Records from a dataset:
* * * * * * *

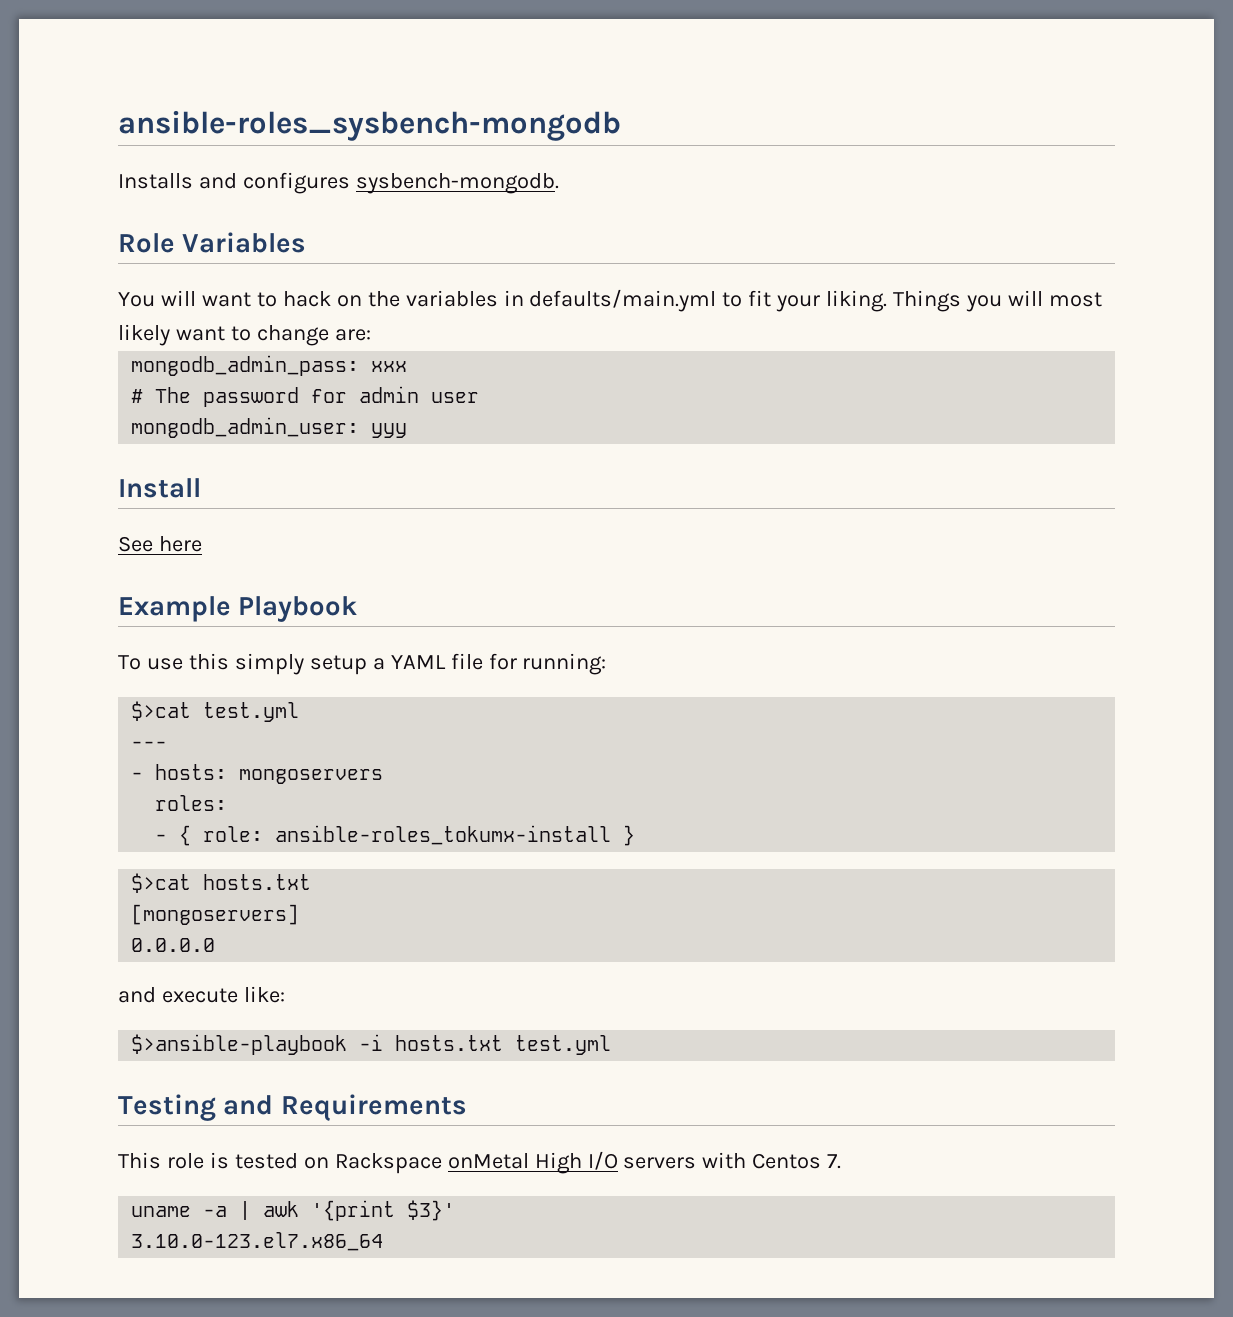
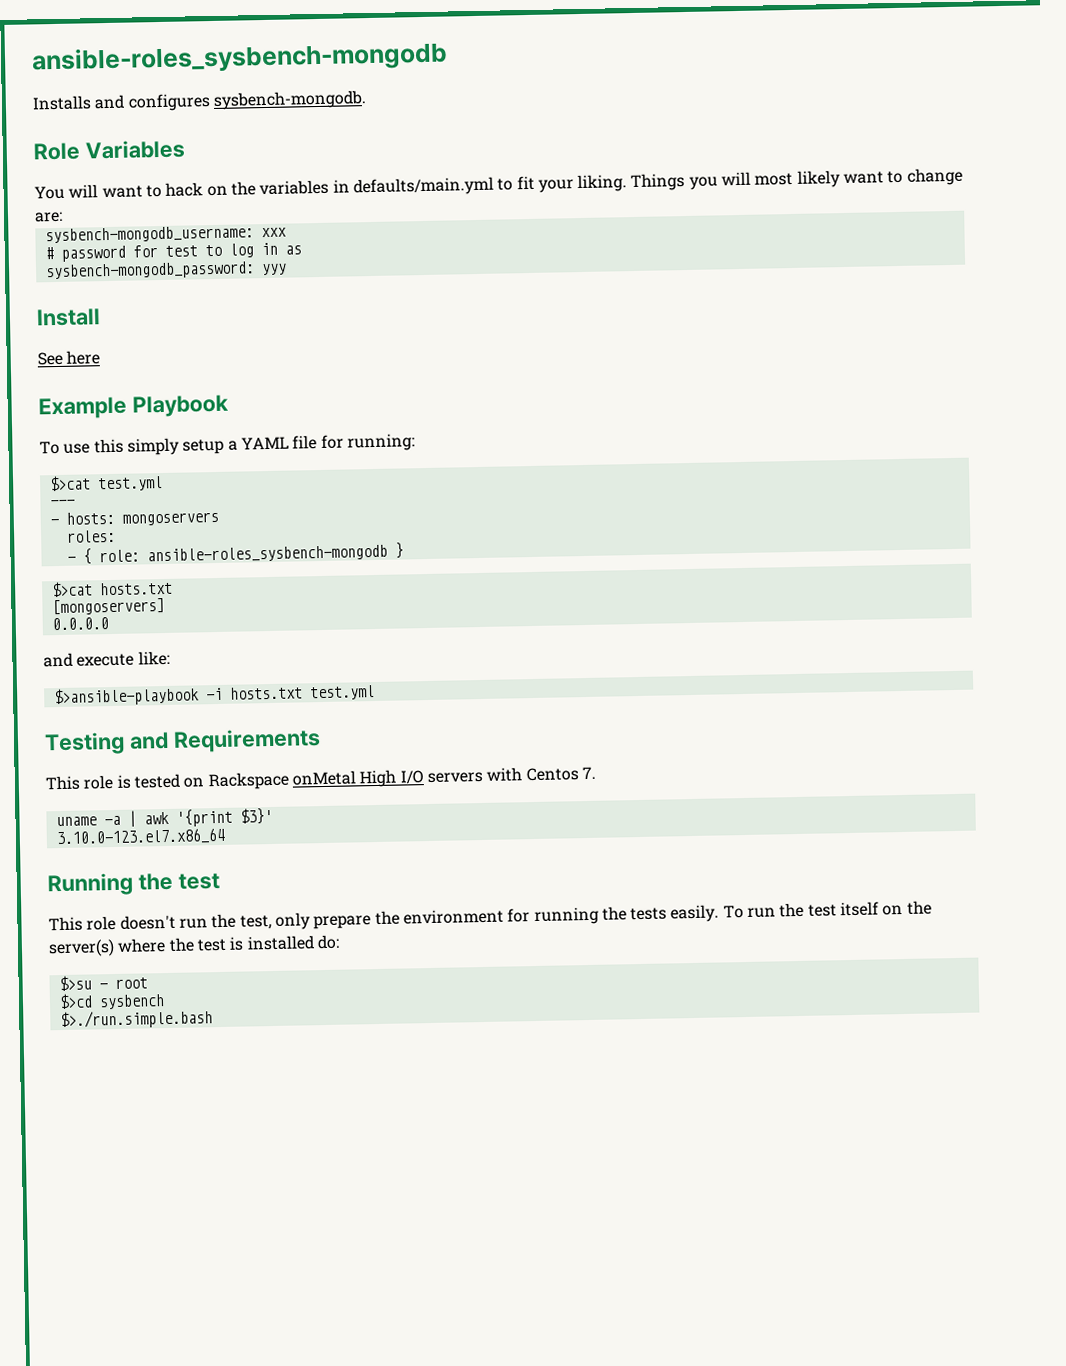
[131,355,360,376] mongodb_admin_pass: -> [44,225,254,244] sysbench-mongodb_username:
[155,387,192,403] The -> (54, 253) none
[359,386,480,403] [131,417,360,438] admin user // mongodb_admin_user: -> [164,242,302,258] [44,261,255,281] test to log in as // sysbench-mongodb_password:
[275,825,612,845] ansible-roles_tokumx-install -> [146,544,388,564] ansible-roles_sysbench-mongodb
(384, 1241) none -> [47,872,220,897] [48,900,932,932] [48,934,340,958] [58,975,148,992] [58,993,165,1010] [59,1009,213,1030] // Running the test // This role doesn't run the test, only prepare the environment for running the tests easily. To run the test itself on the server(s) where the test is installed do: // $>su - root // $>cd sysbench // $>./run.simple.bash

* * * * * * *

EXERCISE: Would you retype all the lines shown above, exactly as written and without any picture?

SOLUTION FOR THIS EXERCISE:
[131,355,360,376] mongodb_admin_pass: -> [44,225,254,244] sysbench-mongodb_username:
[155,387,192,403] The -> (54, 253) none
[359,386,480,403] [131,417,360,438] admin user // mongodb_admin_user: -> [164,242,302,258] [44,261,255,281] test to log in as // sysbench-mongodb_password:
[275,825,612,845] ansible-roles_tokumx-install -> [146,544,388,564] ansible-roles_sysbench-mongodb
(384, 1241) none -> [47,872,220,897] [48,900,932,932] [48,934,340,958] [58,975,148,992] [58,993,165,1010] [59,1009,213,1030] // Running the test // This role doesn't run the test, only prepare the environment for running the tests easily. To run the test itself on the server(s) where the test is installed do: // $>su - root // $>cd sysbench // $>./run.simple.bash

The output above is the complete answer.